▶ _EXTRAIT À LIRE_:
···

En Côte d'Ivoire, les dockers du port autonome d'Abidjan, en grève depuis le 2 juin, ont mis fin à leur mouvement le 17 juin dernier.

Publié le par Le Blog - la Voix Des Travailleurs - V.d.T.

Lutte Ouvrière n°2134 du 27 juin 2009

Dans le monde

Côte d'Ivoire - Fin de la grève des dockers d'Abidjan

En Côte d'Ivoire, les dockers du port autonome d'Abidjan, en grève depuis le 2 juin, ont mis fin à leur mouvement le 17 juin dernier.


Le port d'Abidjan est le deuxième plus grand port de conteneurs d'Afrique. C'est dire qu'il occupe une position stratégique, non seulement pour l'économie ivoirienne à laquelle il fournit l'essentiel de ses recettes douanières, mais aussi pour les pays de l'Afrique de l'Ouest.

Déjà en décembre 2008, les activités portuaires avaient été paralysées près d'une semaine. Les dockers réclamaient des augmentations de salaire et voulaient réagir à l'arrogance du patronat. Ce mouvement fut réprimé par la police et plusieurs dirigeants du Collectif national des dockers pour la défense de leurs droits (CNDD), petit syndicat créé en juin 2007, avaient été jetés en prison durant quelques jours. Mais le CNDD sortit renforcé de ce conflit. Aux élections des délégués du personnel de mars, il rafla 36 postes sur 38, en remportant plus de 89 % des suffrages.

···

[Données enregistrées]

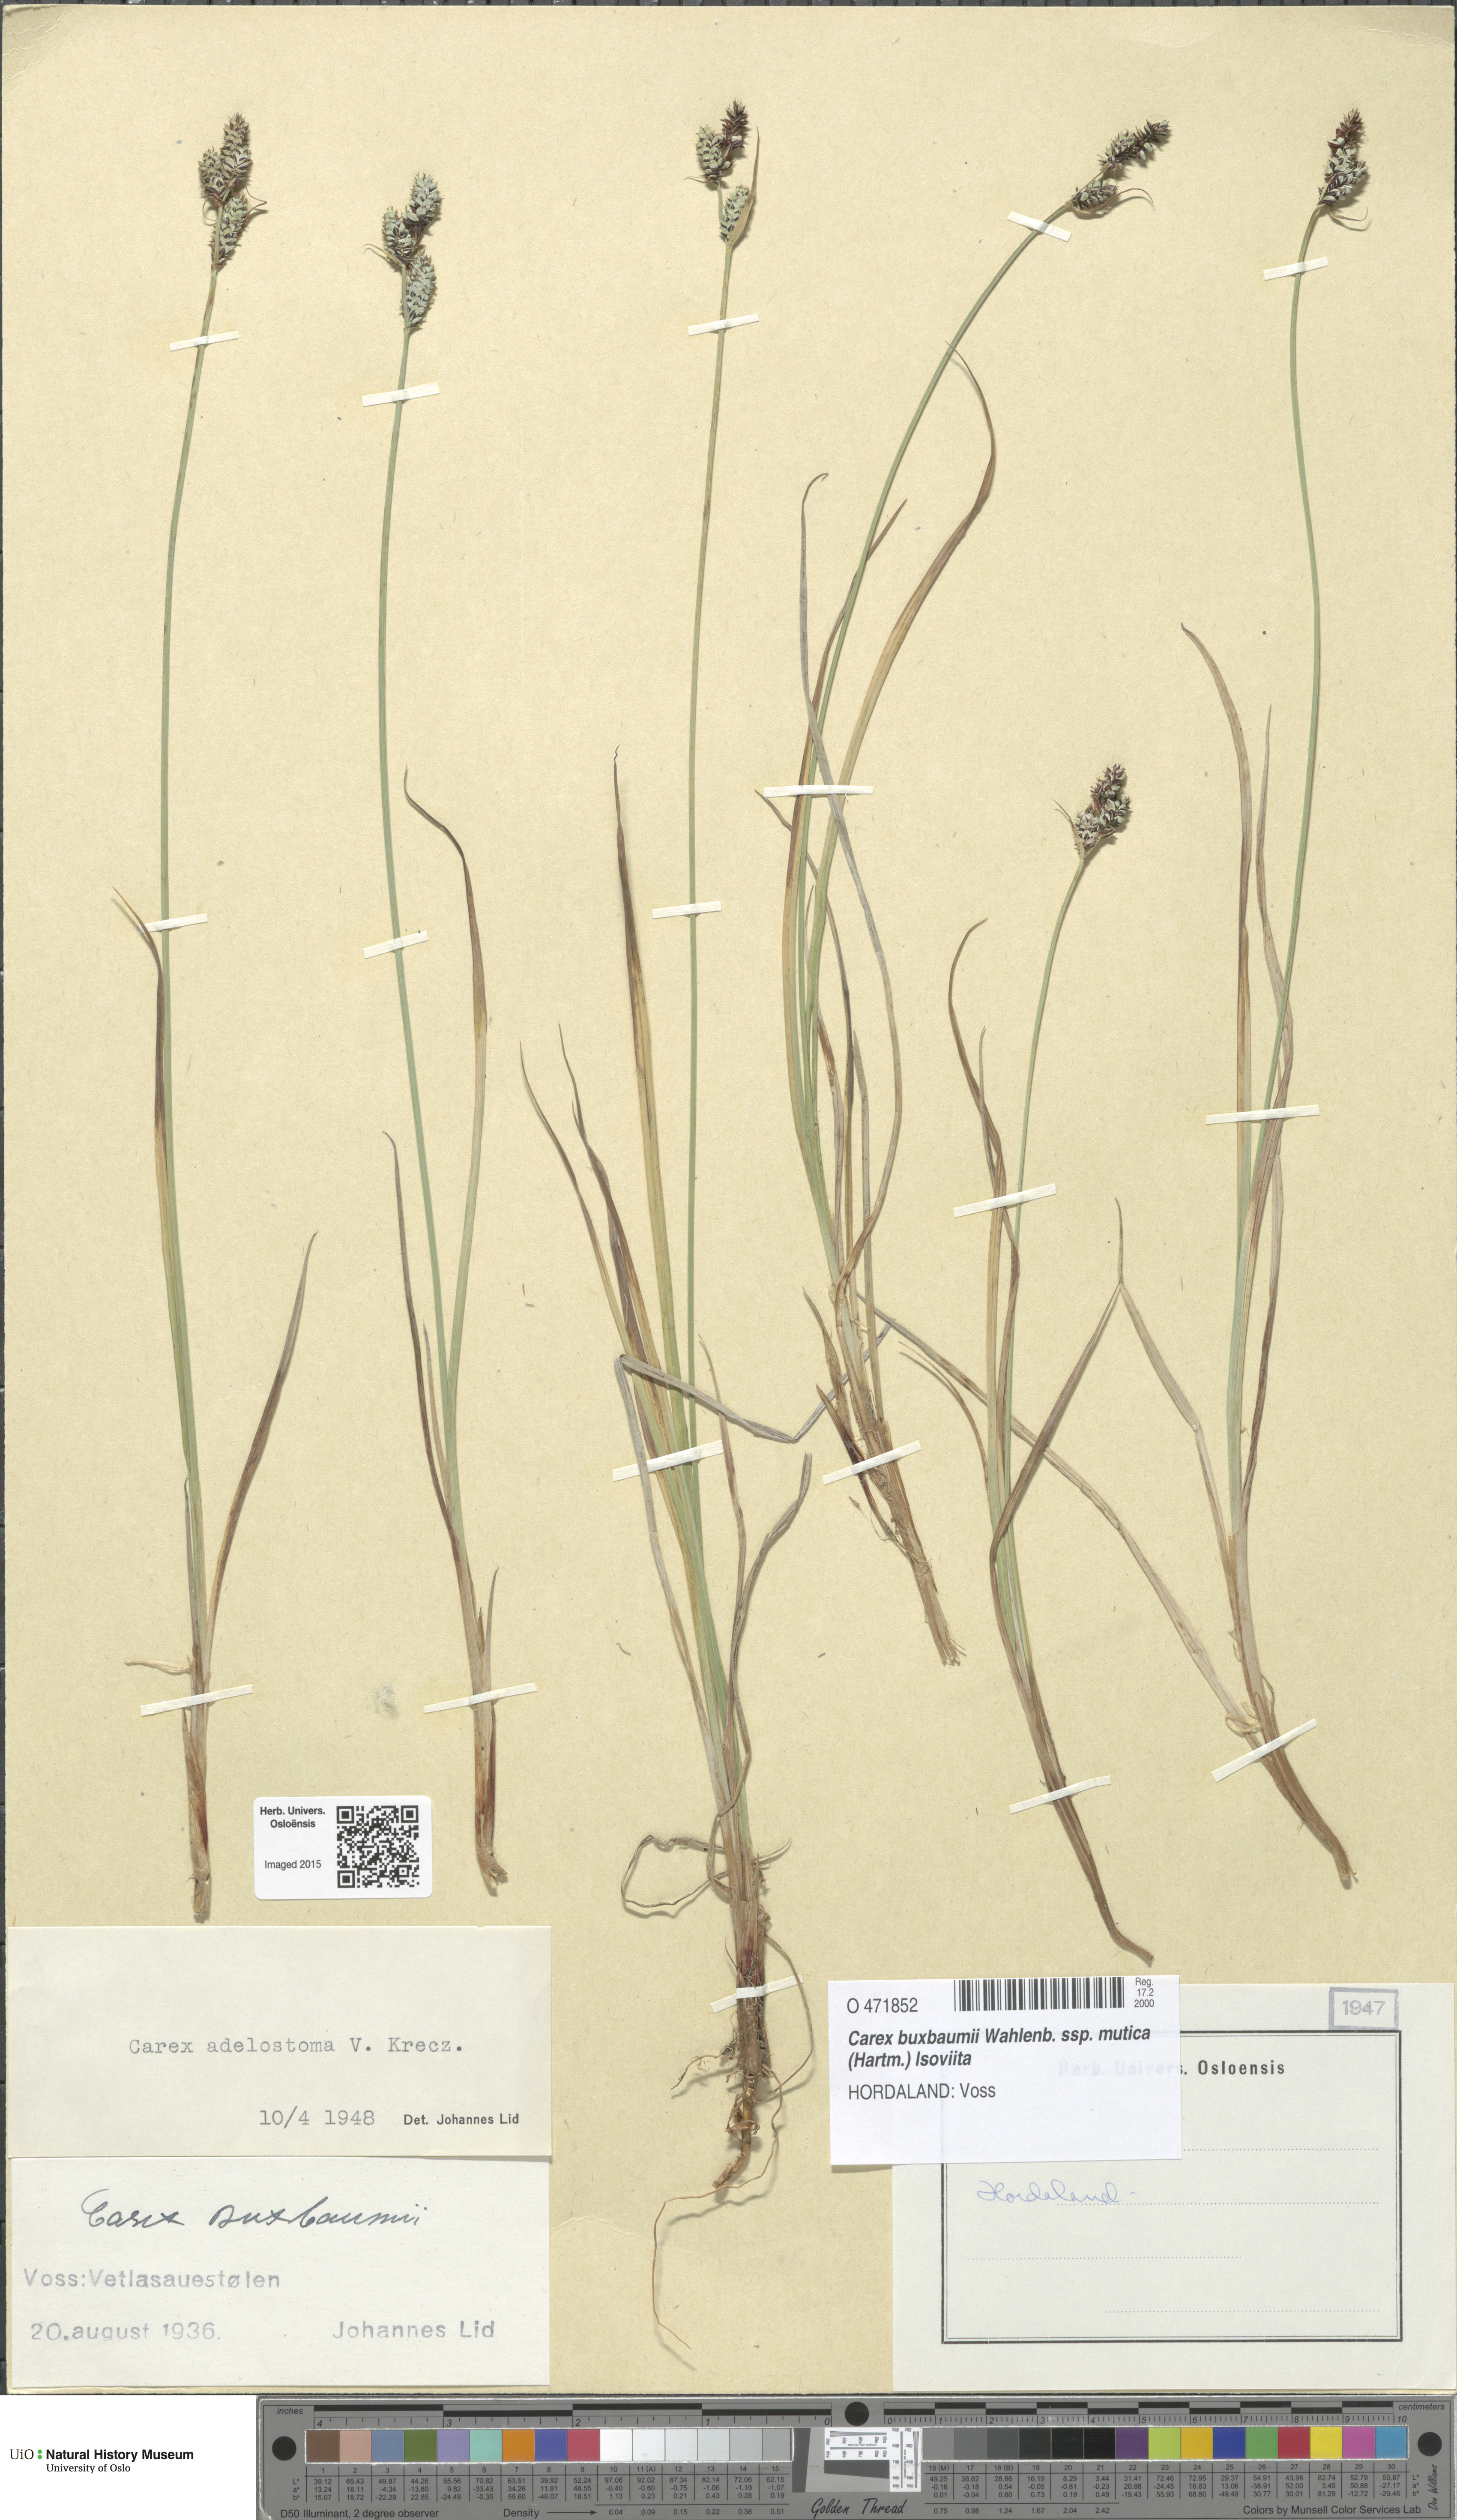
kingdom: Plantae
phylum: Tracheophyta
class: Liliopsida
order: Poales
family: Cyperaceae
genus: Carex
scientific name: Carex adelostoma
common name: Circumpolar sedge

···

▶ _TRAVAIL À FAIRE_:
1 – Pour chacune des affirmations suivantes, dites par oui ou par non si elle correspond à l'article sur la grève des dockers d'Abidjan, en citant les mots de l'article qui le montrent.
(a) Le port d'Abidjan est le plus grand port de conteneurs d'Afrique.
(b) Le CNDD a été créé en juin 2007.
(c) Aux élections de mars, le CNDD a obtenu tous les postes de délégués du personnel.
2 – Donnez la suite de l'article sur la grève des dockers d'Abidjan, à partir de la dernière phrase.

▶ _EXERCICES CORRIGÉS_:
1 –
(a) Non : « Le port d'Abidjan est le deuxième plus grand port de conteneurs d'Afrique. »
(b) Oui : « petit syndicat créé en juin 2007 »
(c) Non : « il rafla 36 postes sur 38 »

2 –
La grève déclenchée au début du mois de juin avait pour principale revendication la revalorisation des salaires, mais les dockers mettaient en avant d'autres revendications telles que le respect des libertés syndicales, la fourniture d'équipements de protection, des primes, de meilleures conditions de travail (points d'eau, douches, WC...) ainsi que l'application du protocole d'accord signé au mois de mai, portant sur la revalorisation d'une prime de transport de 2 500 francs CFA (environ 3,8 euros) par mois, d'une prime de rendement, etc.

Le Sempa, syndicat des employeurs du port, a répliqué en menaçant de licencier 6 000 dockers, soit la quasi-totalité de ceux-ci puisque le port en emploie environ 6 300, et en embauchant plusieurs milliers de jaunes. Mais on ne devient pas lanceur de sacs, conducteur d'engin ou encore paletteur du jour au lendemain ! Un patron a d'ailleurs reconnu qu'une équipe n'avait pu décharger que 40 tonnes de marchandise en une nuit, alors qu'une bonne équipe de dockers en décharge au moins 400 tonnes.

Finalement, après deux semaines de grève, et malgré les tentatives d'intimidation de la part du patronat et du gouvernement, les dockers ont repris le travail après avoir obtenu des promesses d'amélioration de leur salaire et de leurs conditions de travail.